-- PASSAGE PROVIDED follows --
According to the German Stock Corporation Act, executive board and supervisory board members may not vote for themselves or for another person in the resolution or their own discharge, and nor may they be represented. The executive board and supervisory board members were informed about this exclusion of voting rights in the discharge votes concerning them. It is technically ensured that the announced exclusions of voting rights are observed. The full text of the administration's proposed resolution on agenda items two to eight, published in the Federal Gazette, can be found in the convening notice, including the announcement of an adjustment to the proposed resolution on agenda item two. The proposed resolutions on agenda items three to eight will be put to the vote as they were announced in the Federal Gazette on the 18th of May, 2022, with the convening of today's annual general meeting.
I will deal with the adjustment to agenda item two in a moment. I will now call up the items on the agenda and the proposed resolutions made by the administration. Agenda item one: presentation of annual accounts, etc. For this item one, no vote is required on agenda item one, the presentation of the accounts. Agenda item two: resolution on the appropriation of the net retained profits of Scout24 SE for the financial year 2021. Item two refers to the proposal of the management proposal for the appropriation of the balance sheet profit. As already announced in the convening notice published in the Federal Gazette, the executive board and the supervisory board submitted a correspondingly adjusted proposal for resolution on the appropriation of profits due to the ongoing share buyback and the reduced number of shares entitled to the dividends in the meantime.
Accordingly, the executive board and the supervisory board propose to resolve as follows: the retained earnings in the financial year 2021 and reported in the financial statement as at 31st December 2022. Those earnings of EUR 1,602,742,602.64 shall be appropriated as follows: distribution of a dividend with a total amount of EUR 66,309,980.35. This corresponds to a dividend of EUR 0.85 per no-par-value share entitled to dividend for the past financial year 2021. Transfer to other revenue reserves, EUR 741,632.25.
-- PASSAGE PROVIDED concluded --
-- SUPPLIED DATA follows --
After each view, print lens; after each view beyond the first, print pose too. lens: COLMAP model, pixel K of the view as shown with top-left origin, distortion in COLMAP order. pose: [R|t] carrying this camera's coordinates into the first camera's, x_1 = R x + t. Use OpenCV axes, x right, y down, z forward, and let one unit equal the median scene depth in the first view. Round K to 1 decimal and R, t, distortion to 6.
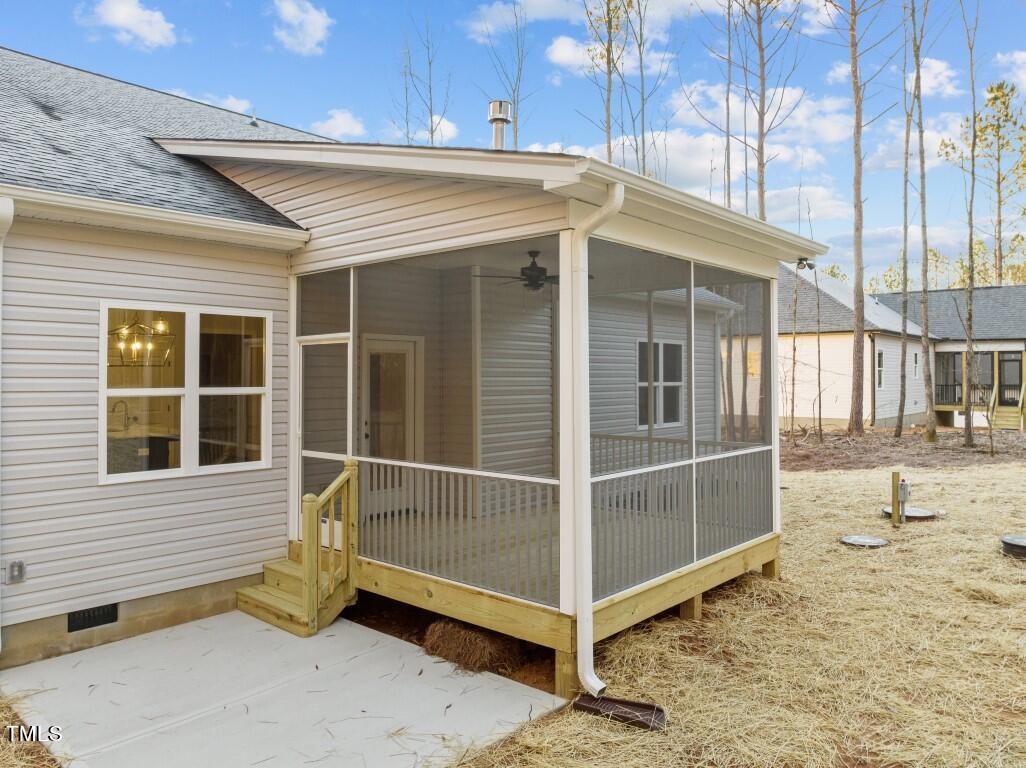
lens RADIAL K [[741.3, 0, 519.3], [0, 741.3, 364.0], [0, 0, 1]] dist [-0.032528, -0.007708]
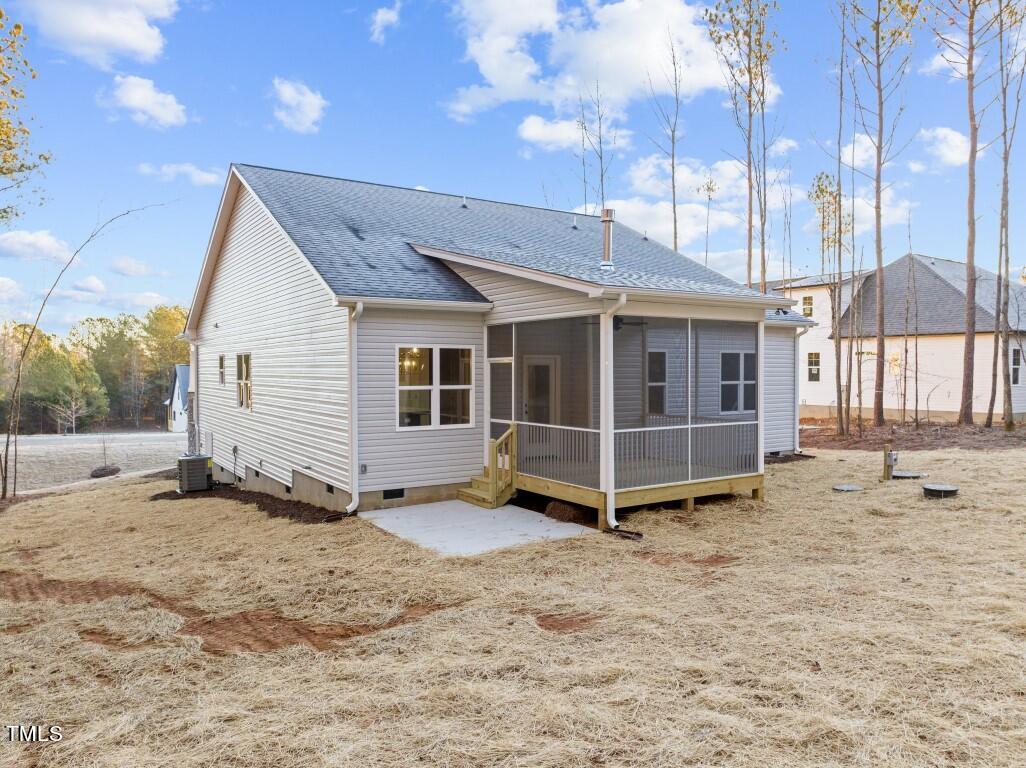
lens RADIAL K [[741.3, 0, 512.0], [0, 741.3, 376.6], [0, 0, 1]] dist [-0.032528, -0.007708]
pose [[0.959268, 0.001228, -0.282496, 0.313548], [0.006438, 0.999636, 0.026208, -0.042508], [0.282426, -0.026959, 0.958910, -0.850596]]
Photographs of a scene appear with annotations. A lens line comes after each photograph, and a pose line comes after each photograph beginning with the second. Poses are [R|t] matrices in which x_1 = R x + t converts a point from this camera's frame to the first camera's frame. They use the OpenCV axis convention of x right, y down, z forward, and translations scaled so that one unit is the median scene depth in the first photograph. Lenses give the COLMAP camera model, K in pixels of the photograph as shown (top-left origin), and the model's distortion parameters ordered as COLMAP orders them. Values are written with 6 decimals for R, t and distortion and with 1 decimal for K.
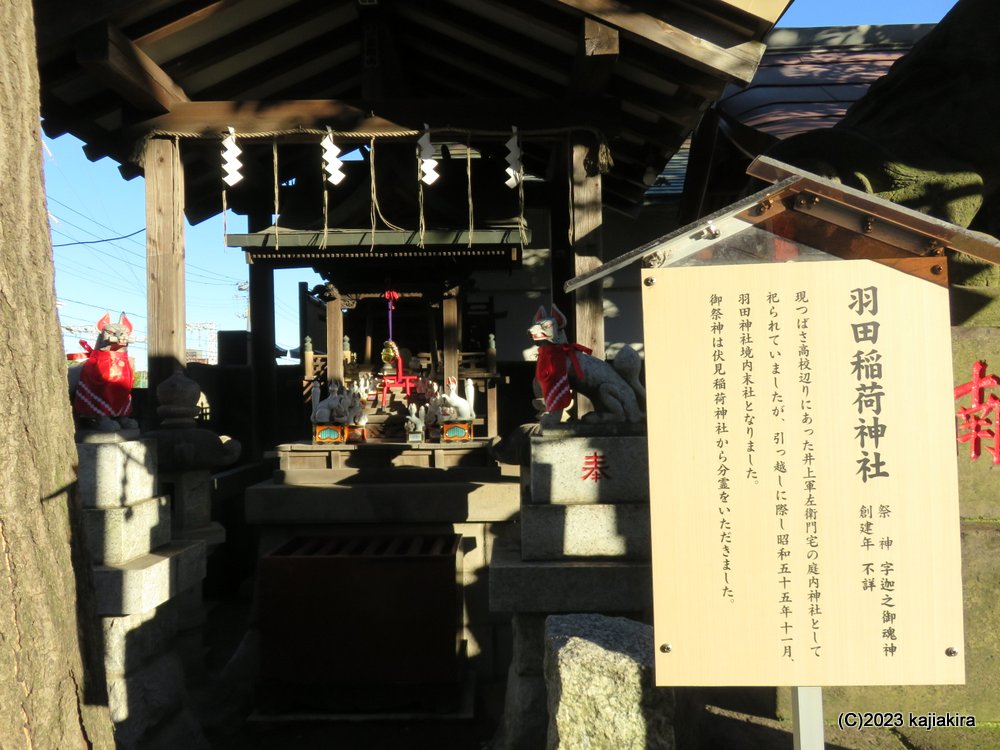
lens RADIAL K [[739.1, 0, 500.8], [0, 739.1, 373.6], [0, 0, 1]] dist [-0.001513, 0.002232]
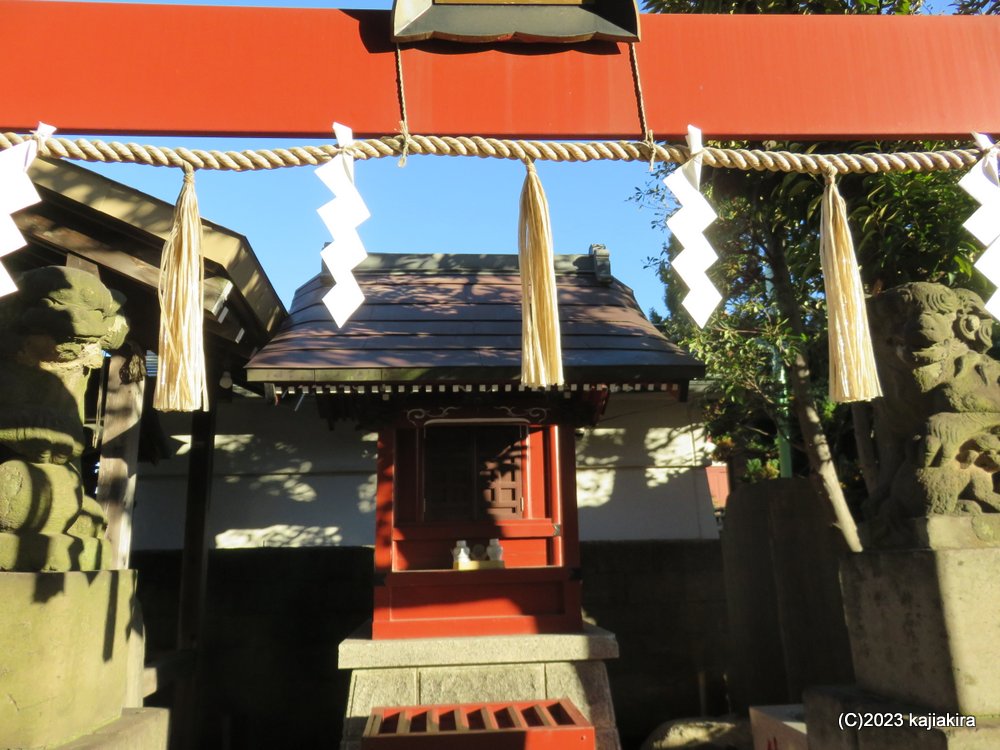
lens RADIAL K [[739.1, 0, 498.8], [0, 739.1, 374.5], [0, 0, 1]] dist [-0.001513, 0.002232]
pose [[0.992672, 0.011746, 0.120272, 0.451010], [0.014950, 0.975681, -0.218683, -0.031355], [-0.119915, 0.218879, 0.968356, -0.093568]]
-- SUPPLIED DATA concluded --
EXERCISES ::
1. According to the Scout24 annual general meeting passage, what dividend per no-par-value share is proposed for the financial year 2021?
2. Quote the Scout24 annual general meeting passage starting with "I will deal" and going on through "in the meantime.".
3. Write what comes next in the Scout24 annual general meeting passage, picking up after its final sentence.

RESPONSE LIST ::
1. EUR 0.85 per no-par-value share entitled to dividend.

2.
I will deal with the adjustment to agenda item two in a moment. I will now call up the items on the agenda and the proposed resolutions made by the administration. Agenda item one: presentation of annual accounts, etc. For this item one, no vote is required on agenda item one, the presentation of the accounts. Agenda item two: resolution on the appropriation of the net retained profits of Scout24 SE for the financial year 2021. Item two refers to the proposal of the management proposal for the appropriation of the balance sheet profit. As already announced in the convening notice published in the Federal Gazette, the executive board and the supervisory board submitted a correspondingly adjusted proposal for resolution on the appropriation of profits due to the ongoing share buyback and the reduced number of shares entitled to the dividends in the meantime.

3.
Profit carried forward, EUR 1,535,609,817.04. Since we need an even cent amount for the dividend per share, the arithmetically non-distributable balance of EUR 741,632.25 is to be transferred to retained earnings.
Adding this balance to the adjusted distribution amount of EUR 66,391,180.55. This gives the original proposed distribution amount of EUR 67,132,812.60. The adjusted resolution proposal can also be found on the website of Scout24 SE. Currently, the company holds 2,092,729 treasury shares, making 78,107,271 shares of the company entitled to dividends. Agenda item three resolution on the discharge of the members of the executive board for the financial year 2021.
Under item three of the agenda, the executive board and the supervisory board propose that the actions of the members of the executive board in office in the 2021 financial year be approved for this period. This applies to the respective mandate as a member of the executive b oard of the SE, as well as a member of the executive board of the AG. Agenda item four, resolution on the discharge of the members of the supervisory board for the financial year 2021. Under item four of the agenda, the executive board and the supervisory board propose that the actions of the members of the supervisory board holding office in the 2021 financial year be approved for this period. Again, this applies both to the respective mandate as a member of the supervisory board of the SE and a member of the supervisory board of the AG.
Agenda item five: resolution on the appointment of the auditors. The supervisory board proposes under agenda item five, based on the recommendation of the audit committee to appoint KPMG AG as auditors of the annual financial statements and the consolidated financial statements for the financial year 2022, as well as for a possible audit review of the condensed financial statements and the interim management report in the financial years 2022 and 2023, as well as for a possible audit review of interim financial information in the financial years 2022 and 2023 in each case until the next annual general meeting. Agenda item six: resolution on the approval of the remuneration report.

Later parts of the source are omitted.